PODER and the delegation members are strongly requesting that:
- Almaden Minerals cancel or, at least, suspend the Ixtaca mining project.
- Almaden Minerals inform its investors that the project entails economic risks, and that a wide range of groups have voiced their opposition to it.
- The Government of Canada ensures Almaden Minerals—and other Canadian mining companies—respect human rights in all their operations.
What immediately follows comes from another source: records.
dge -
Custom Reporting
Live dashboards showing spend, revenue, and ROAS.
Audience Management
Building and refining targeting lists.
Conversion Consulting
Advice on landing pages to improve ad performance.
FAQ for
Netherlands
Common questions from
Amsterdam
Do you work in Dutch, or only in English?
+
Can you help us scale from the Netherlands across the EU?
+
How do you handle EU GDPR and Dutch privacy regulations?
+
- The Government of Canada ensures that local legislation is upheld by Canadian companies in countries they have activities in.
About the Ixtaca Project
The proposed gold and silver open pit mine of Ixtaca is located in the Ixtacamaxtitlán municipality of the Sierra Norte region of the Mexican State of Puebla. It occupies the South-Eastern portion of Tuligtic Project and is currently in an advanced exploration stage. Both concessions are properties of Almaden Minerals Ltd. Directly or as a partner, Almaden was involved in other mining projects (such Caballo Blanco and White River) that have been cancelled due to their negative impacts on the environment and human rights.
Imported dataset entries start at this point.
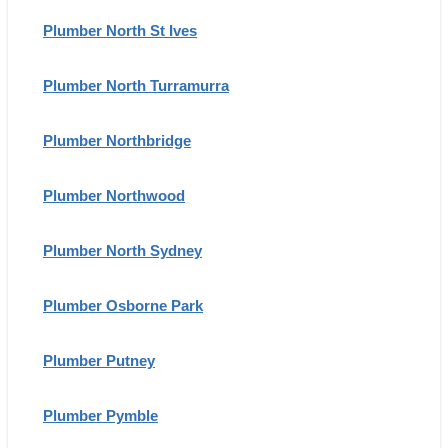
Plumber North St Ives
Plumber North Turramurra
Plumber Northbridge
Plumber Northwood
Plumber North Sydney
Plumber Osborne Park
Plumber Putney
Plumber Pymble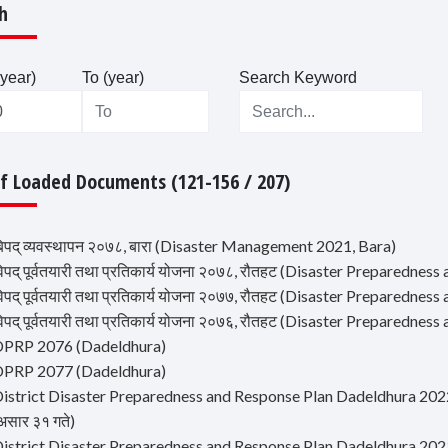
h
year)
To (year)
Search Keyword
Of Loaded Documents (121-156 / 207)
िपद् व्यवस्थापन २०७८, बारा (Disaster Management 2021, Bara)
िपद् पूर्वतयारी तथा प्रतिकार्य योजना २०७८, रौतहट (Disaster Preparedne
िपद् पूर्वतयारी तथा प्रतिकार्य योजना २०७७, रौतहट (Disaster Preparedne
िपद् पूर्वतयारी तथा प्रतिकार्य योजना २०७६, रौतहट (Disaster Preparedne
DPRP 2076 (Dadeldhura)
DPRP 2077 (Dadeldhura)
istrict Disaster Preparedness and Response Plan Dadeldhura 2022 (जिल्ल
असार ३१ गते)
istrict Disaster Preparedness and Response Plan Dadeldhura 2023 (जिल्ल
About the Human Rights Impact Assessment
The Human Rights Impact Assessment on Canadian Mining in Puebla and its Human Rights Impact is the work of multiple organisations. It includes information provided by the Government of Mexico, including preventive technical reports, judicial records, and access to information requests; reports Almaden Minerals has provided to its investors through equity offering memoranda; and testimonies from the inhabitants of communities affected by the project, gathered through participatory workshops and surveys with more than 500 individuals.
The following organisations contributed to the Human Rights Impact Assessment: Unión de Ejidos y Comunidades en Defensa de la Tierra, el Agua y la Vida, Atcolhua (Ejidatarios and residents of communities affected by the Almaden Minerals project), Centro de Estudios para el Desarrollo Rural (Center of Studies for Rural Development – CESDER), and the Mexican Institute for Community Development (Instituto Mexicano para el Desarrollo Comunitario – IMDEC).
Selected Key Documents:
● PODER Human Rights Impact Assessment Report Summary
● United Nations: Statement at the end of visit to Canada by the United Nations Working Group on Business and Human Rights
The Project on Organizing, Development, Education, and Research (PODER)® is a regional not-for-profit, non-governmental organization whose mission is to improve corporate transparency and accountability in Latin America and to strengthen civil society stakeholders of corporations as long-term accountability guarantors. They accomplish this by leveraging business intelligence, transparency technologies, and community organizing to ultimately build a citizen-led corporate accountability movement.